# Work request
Only lines with the word "SAIE" are wanted; copy each of them from the listing below.

# Data
◆ ◆ ◆

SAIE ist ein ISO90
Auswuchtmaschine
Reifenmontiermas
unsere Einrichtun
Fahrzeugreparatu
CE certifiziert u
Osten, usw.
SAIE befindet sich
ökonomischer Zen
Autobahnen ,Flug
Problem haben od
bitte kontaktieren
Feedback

◆ ◆ ◆

# Task solution
SAIE ist ein ISO90
SAIE befindet sich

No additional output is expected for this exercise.